Il dramma della Sardegna / 1

Inutile piangere sul latte versato, inutili tutti quei colonnelli incravattati super pagati che ci assillano tutto il giorno con le loro previsioni del tempo a volte poco attendibili.
Bisogna guardare in basso non in alto, guardare i torrenti, i corsi d’acqua, ma non soltanto dove sfociano, salire fino alla sorgente e monitorare il letto dei fiumi, spesso intasati da materiali di ogni specie: materassi, lavandini, tronchi e via elencando.

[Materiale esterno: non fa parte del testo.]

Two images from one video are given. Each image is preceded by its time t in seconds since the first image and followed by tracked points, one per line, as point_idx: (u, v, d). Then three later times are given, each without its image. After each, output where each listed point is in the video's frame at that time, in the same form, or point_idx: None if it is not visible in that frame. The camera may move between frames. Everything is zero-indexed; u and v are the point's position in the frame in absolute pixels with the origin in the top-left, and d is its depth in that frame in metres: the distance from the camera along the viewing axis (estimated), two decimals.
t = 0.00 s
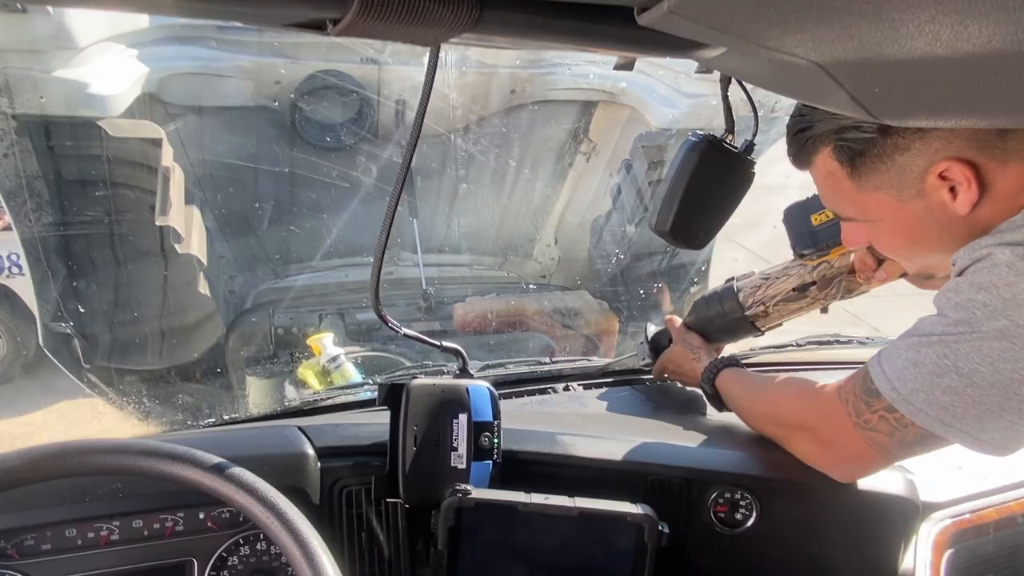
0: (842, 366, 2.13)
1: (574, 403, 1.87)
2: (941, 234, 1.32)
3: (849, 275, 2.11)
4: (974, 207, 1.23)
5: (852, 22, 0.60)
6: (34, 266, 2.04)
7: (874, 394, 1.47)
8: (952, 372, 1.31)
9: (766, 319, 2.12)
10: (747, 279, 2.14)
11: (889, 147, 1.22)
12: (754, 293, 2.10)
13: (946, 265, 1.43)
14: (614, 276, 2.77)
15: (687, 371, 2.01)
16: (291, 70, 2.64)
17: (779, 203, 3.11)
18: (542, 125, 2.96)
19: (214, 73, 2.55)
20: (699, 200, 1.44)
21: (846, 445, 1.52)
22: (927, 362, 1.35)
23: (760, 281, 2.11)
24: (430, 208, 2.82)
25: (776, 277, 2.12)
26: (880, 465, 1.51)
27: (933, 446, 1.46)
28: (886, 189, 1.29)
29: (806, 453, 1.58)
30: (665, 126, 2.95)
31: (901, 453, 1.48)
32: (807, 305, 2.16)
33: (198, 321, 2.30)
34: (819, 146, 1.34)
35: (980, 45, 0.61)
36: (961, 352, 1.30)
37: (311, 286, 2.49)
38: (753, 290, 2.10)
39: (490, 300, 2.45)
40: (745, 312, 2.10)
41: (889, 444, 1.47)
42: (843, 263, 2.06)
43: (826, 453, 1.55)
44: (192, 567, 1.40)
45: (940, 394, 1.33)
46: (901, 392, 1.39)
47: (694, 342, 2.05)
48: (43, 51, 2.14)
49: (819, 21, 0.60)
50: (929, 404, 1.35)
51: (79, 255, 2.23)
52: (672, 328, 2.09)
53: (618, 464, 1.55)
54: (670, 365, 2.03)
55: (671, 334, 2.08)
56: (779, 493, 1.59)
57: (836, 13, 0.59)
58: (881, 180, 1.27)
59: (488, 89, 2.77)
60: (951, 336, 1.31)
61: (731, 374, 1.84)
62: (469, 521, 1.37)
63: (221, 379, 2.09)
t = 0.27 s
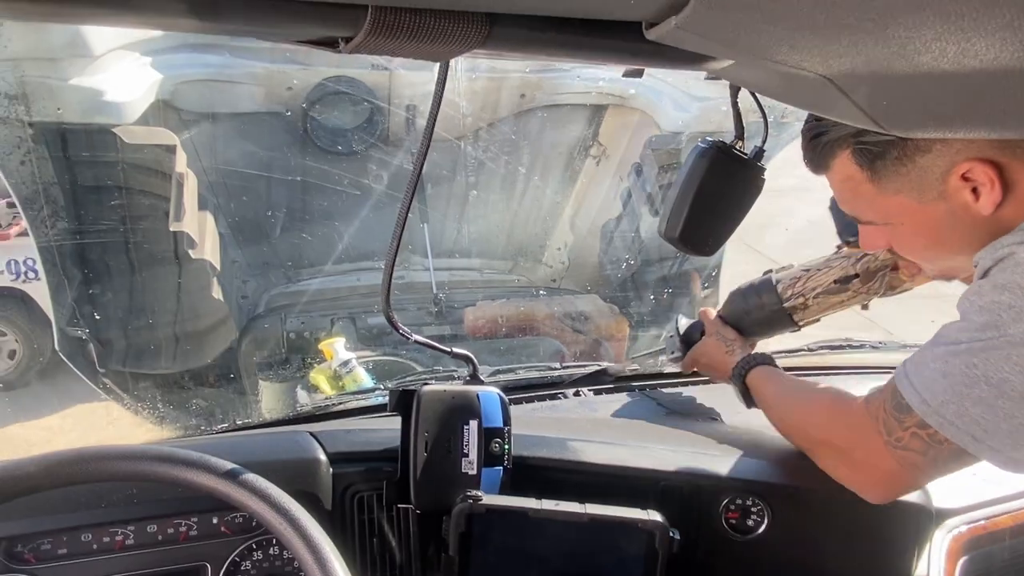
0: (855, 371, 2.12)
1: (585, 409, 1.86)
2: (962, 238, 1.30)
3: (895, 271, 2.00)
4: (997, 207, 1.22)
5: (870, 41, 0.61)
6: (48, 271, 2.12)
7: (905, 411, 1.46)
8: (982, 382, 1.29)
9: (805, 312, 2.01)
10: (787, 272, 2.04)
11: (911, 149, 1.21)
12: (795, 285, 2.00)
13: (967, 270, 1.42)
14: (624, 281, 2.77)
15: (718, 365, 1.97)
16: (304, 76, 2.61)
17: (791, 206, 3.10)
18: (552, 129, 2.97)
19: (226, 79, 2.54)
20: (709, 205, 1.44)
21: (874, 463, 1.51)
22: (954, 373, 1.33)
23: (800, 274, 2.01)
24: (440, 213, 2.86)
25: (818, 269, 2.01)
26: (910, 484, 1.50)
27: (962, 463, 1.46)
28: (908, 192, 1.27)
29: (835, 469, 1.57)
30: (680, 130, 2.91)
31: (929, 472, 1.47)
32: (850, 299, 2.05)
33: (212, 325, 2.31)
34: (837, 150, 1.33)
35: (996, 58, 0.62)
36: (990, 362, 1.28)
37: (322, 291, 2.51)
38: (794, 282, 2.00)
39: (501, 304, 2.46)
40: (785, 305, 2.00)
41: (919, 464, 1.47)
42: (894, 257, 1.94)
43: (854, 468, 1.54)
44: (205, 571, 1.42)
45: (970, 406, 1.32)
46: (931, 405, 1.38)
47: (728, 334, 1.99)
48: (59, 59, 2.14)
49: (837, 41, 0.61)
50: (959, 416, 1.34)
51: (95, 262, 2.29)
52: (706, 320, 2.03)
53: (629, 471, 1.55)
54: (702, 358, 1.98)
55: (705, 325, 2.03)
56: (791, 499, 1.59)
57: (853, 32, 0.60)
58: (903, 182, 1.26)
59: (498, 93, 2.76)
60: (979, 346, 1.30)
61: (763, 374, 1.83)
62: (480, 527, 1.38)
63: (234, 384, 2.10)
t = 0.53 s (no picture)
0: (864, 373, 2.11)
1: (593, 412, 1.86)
2: (959, 245, 1.29)
3: (838, 289, 2.12)
4: (994, 213, 1.20)
5: (870, 44, 0.61)
6: (60, 283, 2.12)
7: (892, 409, 1.49)
8: (974, 387, 1.31)
9: (755, 332, 2.12)
10: (736, 293, 2.13)
11: (904, 156, 1.20)
12: (744, 308, 2.09)
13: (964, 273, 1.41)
14: (631, 284, 2.77)
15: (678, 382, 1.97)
16: (310, 84, 2.60)
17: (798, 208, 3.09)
18: (558, 134, 2.97)
19: (233, 88, 2.54)
20: (714, 209, 1.44)
21: (868, 460, 1.52)
22: (946, 377, 1.35)
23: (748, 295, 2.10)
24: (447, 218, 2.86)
25: (765, 290, 2.11)
26: (892, 475, 1.53)
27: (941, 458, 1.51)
28: (903, 199, 1.26)
29: (831, 469, 1.58)
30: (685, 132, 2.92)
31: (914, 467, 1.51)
32: (796, 319, 2.16)
33: (223, 331, 2.35)
34: (832, 157, 1.32)
35: (997, 60, 0.62)
36: (981, 367, 1.30)
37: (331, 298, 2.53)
38: (742, 306, 2.09)
39: (508, 309, 2.46)
40: (735, 326, 2.10)
41: (908, 457, 1.50)
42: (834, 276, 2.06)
43: (849, 467, 1.55)
44: None
45: (960, 409, 1.34)
46: (921, 407, 1.40)
47: (683, 352, 2.03)
48: (70, 71, 2.16)
49: (837, 44, 0.61)
50: (949, 418, 1.36)
51: (105, 271, 2.31)
52: (660, 341, 2.06)
53: (637, 475, 1.55)
54: (661, 377, 1.98)
55: (661, 345, 2.05)
56: (801, 502, 1.59)
57: (854, 34, 0.60)
58: (897, 189, 1.25)
59: (503, 98, 2.76)
60: (970, 351, 1.31)
61: (730, 385, 1.83)
62: (488, 532, 1.38)
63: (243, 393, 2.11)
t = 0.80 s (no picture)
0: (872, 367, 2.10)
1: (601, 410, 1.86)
2: (962, 228, 1.30)
3: (885, 262, 1.99)
4: (994, 194, 1.21)
5: (861, 19, 0.61)
6: (69, 297, 2.13)
7: (918, 405, 1.44)
8: (995, 369, 1.27)
9: (796, 305, 2.01)
10: (777, 265, 2.03)
11: (902, 141, 1.21)
12: (783, 280, 1.99)
13: (966, 256, 1.42)
14: (637, 286, 2.78)
15: (710, 360, 1.96)
16: (312, 95, 2.66)
17: (801, 205, 3.09)
18: (560, 138, 2.99)
19: (236, 102, 2.59)
20: (714, 203, 1.45)
21: (892, 459, 1.50)
22: (966, 362, 1.32)
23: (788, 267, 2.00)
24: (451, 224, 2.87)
25: (807, 262, 2.01)
26: (926, 474, 1.50)
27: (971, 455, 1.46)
28: (903, 184, 1.27)
29: (856, 471, 1.55)
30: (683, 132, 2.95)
31: (940, 464, 1.47)
32: (841, 291, 2.04)
33: (229, 343, 2.34)
34: (831, 146, 1.34)
35: (996, 37, 0.61)
36: (1001, 349, 1.26)
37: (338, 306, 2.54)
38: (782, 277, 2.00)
39: (514, 313, 2.47)
40: (774, 298, 2.00)
41: (934, 456, 1.46)
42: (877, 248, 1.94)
43: (871, 466, 1.52)
44: None
45: (983, 394, 1.30)
46: (943, 394, 1.36)
47: (720, 326, 1.99)
48: (76, 87, 2.27)
49: (828, 20, 0.62)
50: (971, 406, 1.33)
51: (114, 280, 2.34)
52: (694, 315, 2.07)
53: (646, 470, 1.55)
54: (693, 353, 1.98)
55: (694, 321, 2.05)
56: (810, 493, 1.59)
57: (843, 11, 0.60)
58: (898, 175, 1.26)
59: (502, 99, 2.82)
60: (990, 334, 1.28)
61: (761, 365, 1.82)
62: (497, 529, 1.38)
63: (252, 401, 2.12)
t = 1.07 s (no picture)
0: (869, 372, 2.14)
1: (603, 419, 1.90)
2: (955, 232, 1.35)
3: (823, 292, 2.00)
4: (986, 201, 1.26)
5: (845, 41, 0.69)
6: (74, 320, 2.26)
7: (886, 394, 1.55)
8: (963, 362, 1.38)
9: (742, 340, 2.05)
10: (718, 301, 2.05)
11: (897, 157, 1.24)
12: (729, 316, 2.02)
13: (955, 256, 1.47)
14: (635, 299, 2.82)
15: (671, 391, 1.94)
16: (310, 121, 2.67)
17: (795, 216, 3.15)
18: (555, 156, 3.05)
19: (236, 126, 2.61)
20: (704, 216, 1.50)
21: (862, 446, 1.58)
22: (934, 356, 1.42)
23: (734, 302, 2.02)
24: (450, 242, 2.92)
25: (749, 297, 2.02)
26: (895, 457, 1.59)
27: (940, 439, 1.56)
28: (899, 196, 1.31)
29: (829, 458, 1.62)
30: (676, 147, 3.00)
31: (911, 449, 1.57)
32: (784, 323, 2.05)
33: (232, 365, 2.37)
34: (824, 162, 1.35)
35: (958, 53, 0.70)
36: (968, 344, 1.37)
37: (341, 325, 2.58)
38: (728, 314, 2.02)
39: (514, 329, 2.50)
40: (720, 334, 2.04)
41: (902, 440, 1.56)
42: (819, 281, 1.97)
43: (845, 453, 1.60)
44: None
45: (951, 385, 1.41)
46: (913, 385, 1.47)
47: (675, 360, 2.00)
48: (79, 117, 2.36)
49: (816, 41, 0.68)
50: (942, 398, 1.43)
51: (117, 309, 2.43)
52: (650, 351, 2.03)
53: (649, 476, 1.59)
54: (654, 386, 1.96)
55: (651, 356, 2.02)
56: (810, 495, 1.63)
57: (831, 24, 0.66)
58: (893, 187, 1.30)
59: (501, 121, 2.83)
60: (958, 329, 1.38)
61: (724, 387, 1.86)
62: (505, 537, 1.42)
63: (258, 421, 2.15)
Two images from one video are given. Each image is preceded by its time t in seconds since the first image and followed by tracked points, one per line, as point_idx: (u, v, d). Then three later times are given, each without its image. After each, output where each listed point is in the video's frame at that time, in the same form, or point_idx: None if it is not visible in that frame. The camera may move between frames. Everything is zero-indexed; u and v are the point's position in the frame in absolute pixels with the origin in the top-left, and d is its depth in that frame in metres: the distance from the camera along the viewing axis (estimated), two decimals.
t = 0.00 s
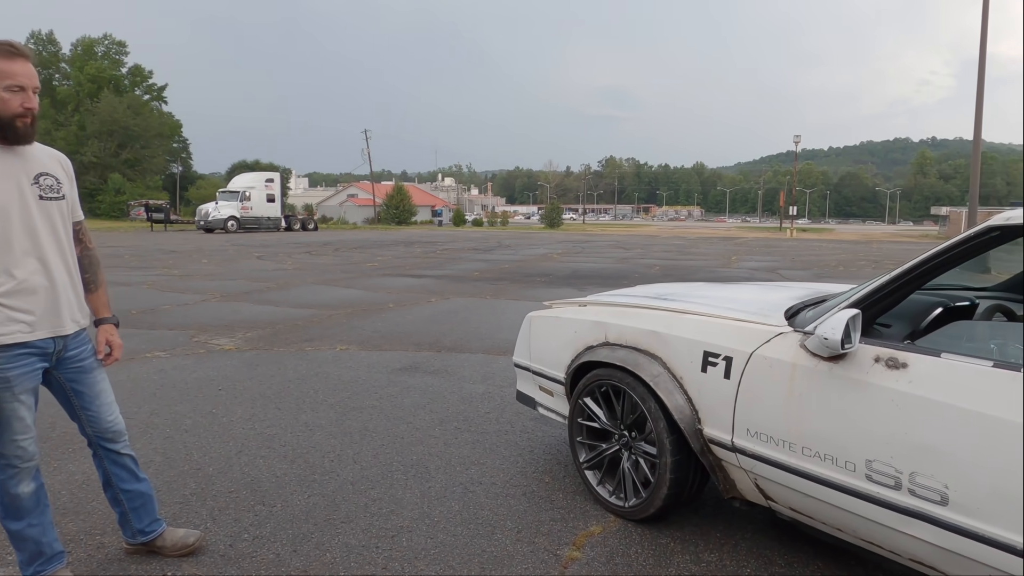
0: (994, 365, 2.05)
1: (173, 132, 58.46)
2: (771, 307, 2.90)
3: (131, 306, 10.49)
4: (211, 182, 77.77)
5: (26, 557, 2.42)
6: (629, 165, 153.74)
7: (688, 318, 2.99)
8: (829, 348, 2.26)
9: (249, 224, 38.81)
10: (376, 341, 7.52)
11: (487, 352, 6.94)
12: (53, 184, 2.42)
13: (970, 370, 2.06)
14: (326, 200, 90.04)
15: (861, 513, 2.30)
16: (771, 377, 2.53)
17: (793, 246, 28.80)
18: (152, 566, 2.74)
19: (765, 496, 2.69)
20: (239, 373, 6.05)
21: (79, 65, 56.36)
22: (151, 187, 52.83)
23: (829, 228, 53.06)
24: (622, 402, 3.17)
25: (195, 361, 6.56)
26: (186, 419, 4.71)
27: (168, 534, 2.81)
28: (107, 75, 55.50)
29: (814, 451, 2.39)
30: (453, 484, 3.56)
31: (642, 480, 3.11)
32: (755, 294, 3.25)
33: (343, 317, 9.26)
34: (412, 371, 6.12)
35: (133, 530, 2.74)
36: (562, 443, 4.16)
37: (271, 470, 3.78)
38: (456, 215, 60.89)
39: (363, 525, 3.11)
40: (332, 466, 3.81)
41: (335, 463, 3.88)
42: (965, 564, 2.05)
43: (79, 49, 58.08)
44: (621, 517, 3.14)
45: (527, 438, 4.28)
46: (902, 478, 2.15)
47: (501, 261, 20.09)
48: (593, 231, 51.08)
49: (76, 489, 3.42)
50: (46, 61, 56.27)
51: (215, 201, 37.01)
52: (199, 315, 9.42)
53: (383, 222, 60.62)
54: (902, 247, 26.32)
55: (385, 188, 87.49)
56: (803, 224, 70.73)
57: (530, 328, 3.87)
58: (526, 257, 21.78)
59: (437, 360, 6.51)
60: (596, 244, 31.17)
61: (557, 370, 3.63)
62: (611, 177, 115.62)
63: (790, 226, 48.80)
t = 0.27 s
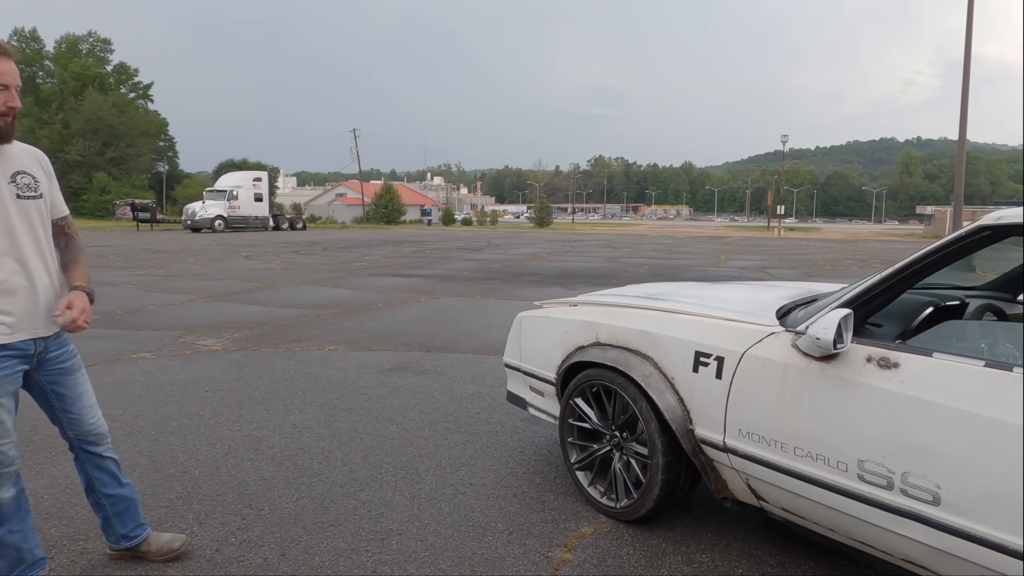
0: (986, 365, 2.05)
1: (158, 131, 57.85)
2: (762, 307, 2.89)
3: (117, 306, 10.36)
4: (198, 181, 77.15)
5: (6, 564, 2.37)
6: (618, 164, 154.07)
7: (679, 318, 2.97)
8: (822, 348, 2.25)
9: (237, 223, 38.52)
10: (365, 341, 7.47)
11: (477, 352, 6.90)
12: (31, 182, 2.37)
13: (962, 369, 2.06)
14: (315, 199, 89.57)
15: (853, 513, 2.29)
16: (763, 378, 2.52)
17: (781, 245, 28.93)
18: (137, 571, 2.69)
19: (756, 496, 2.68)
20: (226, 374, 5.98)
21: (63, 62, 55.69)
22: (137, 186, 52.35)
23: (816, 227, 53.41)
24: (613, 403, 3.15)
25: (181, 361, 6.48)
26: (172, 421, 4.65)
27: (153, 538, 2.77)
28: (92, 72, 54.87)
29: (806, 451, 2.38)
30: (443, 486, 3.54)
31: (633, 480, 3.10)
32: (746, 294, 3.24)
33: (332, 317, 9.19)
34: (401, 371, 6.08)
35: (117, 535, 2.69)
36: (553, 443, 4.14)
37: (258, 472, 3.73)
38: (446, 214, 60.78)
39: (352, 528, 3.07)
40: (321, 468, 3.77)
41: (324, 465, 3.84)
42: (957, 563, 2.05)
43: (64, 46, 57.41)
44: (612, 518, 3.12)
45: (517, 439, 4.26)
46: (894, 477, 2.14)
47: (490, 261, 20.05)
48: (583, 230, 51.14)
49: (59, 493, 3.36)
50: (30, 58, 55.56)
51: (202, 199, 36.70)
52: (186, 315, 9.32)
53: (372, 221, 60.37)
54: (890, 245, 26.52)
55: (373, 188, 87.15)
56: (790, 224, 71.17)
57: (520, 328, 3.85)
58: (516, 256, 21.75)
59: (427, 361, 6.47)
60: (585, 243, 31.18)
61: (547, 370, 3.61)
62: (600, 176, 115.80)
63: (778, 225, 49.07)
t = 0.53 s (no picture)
0: (966, 364, 2.07)
1: (141, 129, 57.20)
2: (746, 307, 2.91)
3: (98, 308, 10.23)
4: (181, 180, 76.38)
5: None
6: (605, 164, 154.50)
7: (664, 318, 2.98)
8: (805, 348, 2.26)
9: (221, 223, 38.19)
10: (351, 342, 7.43)
11: (463, 353, 6.89)
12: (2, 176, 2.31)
13: (943, 369, 2.08)
14: (300, 199, 89.01)
15: (836, 512, 2.31)
16: (747, 378, 2.53)
17: (766, 245, 29.13)
18: None
19: (741, 495, 2.69)
20: (210, 376, 5.92)
21: (43, 60, 54.90)
22: (120, 185, 51.72)
23: (800, 226, 53.85)
24: (599, 403, 3.15)
25: (164, 363, 6.41)
26: (154, 423, 4.60)
27: (134, 541, 2.73)
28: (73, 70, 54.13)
29: (789, 451, 2.40)
30: (429, 488, 3.52)
31: (619, 481, 3.10)
32: (730, 293, 3.26)
33: (318, 317, 9.13)
34: (387, 372, 6.06)
35: (96, 538, 2.65)
36: (539, 444, 4.14)
37: (242, 475, 3.70)
38: (433, 214, 60.66)
39: (337, 530, 3.05)
40: (305, 470, 3.75)
41: (309, 467, 3.81)
42: (937, 561, 2.07)
43: (45, 44, 56.60)
44: (599, 518, 3.12)
45: (503, 439, 4.25)
46: (876, 476, 2.16)
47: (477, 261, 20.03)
48: (569, 230, 51.22)
49: (37, 499, 3.30)
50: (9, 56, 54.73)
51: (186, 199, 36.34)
52: (168, 316, 9.21)
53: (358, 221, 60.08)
54: (874, 245, 26.76)
55: (360, 187, 86.75)
56: (775, 223, 71.70)
57: (507, 329, 3.84)
58: (502, 256, 21.74)
59: (413, 361, 6.45)
60: (571, 242, 31.20)
61: (533, 371, 3.61)
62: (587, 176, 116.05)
63: (763, 224, 49.44)
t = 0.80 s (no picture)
0: (937, 363, 2.10)
1: (125, 128, 56.61)
2: (725, 307, 2.93)
3: (80, 308, 10.12)
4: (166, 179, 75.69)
5: None
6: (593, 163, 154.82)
7: (644, 318, 3.00)
8: (780, 347, 2.28)
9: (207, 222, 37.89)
10: (336, 342, 7.40)
11: (449, 353, 6.89)
12: None
13: (915, 368, 2.11)
14: (287, 198, 88.46)
15: (812, 510, 2.33)
16: (725, 377, 2.55)
17: (753, 244, 29.31)
18: None
19: (720, 493, 2.72)
20: (192, 376, 5.88)
21: (25, 57, 54.18)
22: (104, 184, 51.17)
23: (787, 226, 54.22)
24: (580, 403, 3.16)
25: (146, 364, 6.35)
26: (134, 425, 4.55)
27: (111, 542, 2.71)
28: (56, 67, 53.46)
29: (766, 449, 2.42)
30: (411, 488, 3.52)
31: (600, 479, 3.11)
32: (711, 293, 3.29)
33: (303, 317, 9.09)
34: (372, 372, 6.04)
35: (72, 541, 2.62)
36: (522, 443, 4.15)
37: (223, 476, 3.67)
38: (421, 213, 60.51)
39: (318, 531, 3.04)
40: (287, 471, 3.73)
41: (291, 468, 3.79)
42: (910, 557, 2.10)
43: (27, 41, 55.87)
44: (580, 517, 3.14)
45: (487, 439, 4.26)
46: (850, 474, 2.19)
47: (464, 260, 20.03)
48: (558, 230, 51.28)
49: (13, 501, 3.26)
50: None
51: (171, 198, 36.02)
52: (152, 317, 9.13)
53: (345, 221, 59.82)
54: (859, 244, 27.00)
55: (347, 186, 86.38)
56: (762, 223, 72.15)
57: (490, 329, 3.85)
58: (490, 256, 21.74)
59: (398, 361, 6.44)
60: (560, 242, 31.23)
61: (516, 371, 3.62)
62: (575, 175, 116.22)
63: (749, 224, 49.76)
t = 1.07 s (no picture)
0: (892, 361, 2.15)
1: (107, 125, 55.94)
2: (693, 306, 2.97)
3: (58, 308, 10.02)
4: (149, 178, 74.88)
5: None
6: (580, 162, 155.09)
7: (615, 317, 3.03)
8: (742, 347, 2.33)
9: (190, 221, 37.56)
10: (317, 341, 7.39)
11: (429, 352, 6.90)
12: None
13: (873, 366, 2.15)
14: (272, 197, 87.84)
15: (774, 506, 2.38)
16: (691, 375, 2.59)
17: (736, 243, 29.54)
18: None
19: (687, 490, 2.76)
20: (170, 377, 5.85)
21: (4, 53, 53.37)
22: (85, 182, 50.56)
23: (771, 225, 54.65)
24: (552, 402, 3.19)
25: (123, 365, 6.31)
26: (108, 426, 4.52)
27: (77, 539, 2.71)
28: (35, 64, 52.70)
29: (731, 447, 2.46)
30: (386, 488, 3.53)
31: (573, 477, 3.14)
32: (681, 293, 3.33)
33: (285, 317, 9.06)
34: (352, 371, 6.04)
35: (38, 540, 2.61)
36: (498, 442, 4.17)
37: (197, 477, 3.67)
38: (407, 212, 60.35)
39: (291, 531, 3.05)
40: (262, 472, 3.73)
41: (266, 468, 3.79)
42: (867, 551, 2.15)
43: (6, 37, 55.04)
44: (552, 515, 3.17)
45: (463, 438, 4.28)
46: (810, 470, 2.23)
47: (449, 259, 20.02)
48: (544, 229, 51.35)
49: None
50: None
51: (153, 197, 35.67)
52: (131, 317, 9.06)
53: (331, 219, 59.52)
54: (841, 244, 27.27)
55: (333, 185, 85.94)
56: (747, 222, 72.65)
57: (465, 328, 3.87)
58: (475, 254, 21.75)
59: (378, 361, 6.44)
60: (545, 241, 31.28)
61: (490, 370, 3.64)
62: (562, 174, 116.39)
63: (734, 223, 50.10)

Bisogna pulire il sottobosco, tagliare le vecchie piante in modo che il bosco si rinnovi e le piante giovani assorbano più acqua e non lasciare le vecchie piante morte nei torrenti, che a loro volta formano dighe. Poi le conseguenze si vedono e, alla fine, è troppo tardi.
Abbiamo al sud più di 30mila guardie forestali, mandiamo questi signori a controllare i territori a rischio.
Abbiamo case abusive costruite vicino ai fiumi, magari deviando gli stessi in modo criminale e senza pensare che il fiume si prenderà il mal-tolto.
Quando poi scatta l’emergenza, e con l’emergenza non c’è  più controllo, il denaro arriva ma nel caos totale parte di questi soldi va in tasche sbagliate.
In Italia è sempre così, ci vuole prevenzione, bisogna pensare al peggio quando tutto va bene, pulire, mettere in sicurezza tutti i corsi d’acqua, far pulire ai proprietari tutti i boschi, non costruire in zone protette vicino ai fiumi. E chi non lo fa deve poi pagare i suoi danni, perché “chi è causa del suo male pianga se stesso”.
Questo, però, non si farà mai, perché su queste emergenze c’è troppa gente che specula e si arricchisce sulle spalle della povera gente. Che schifo.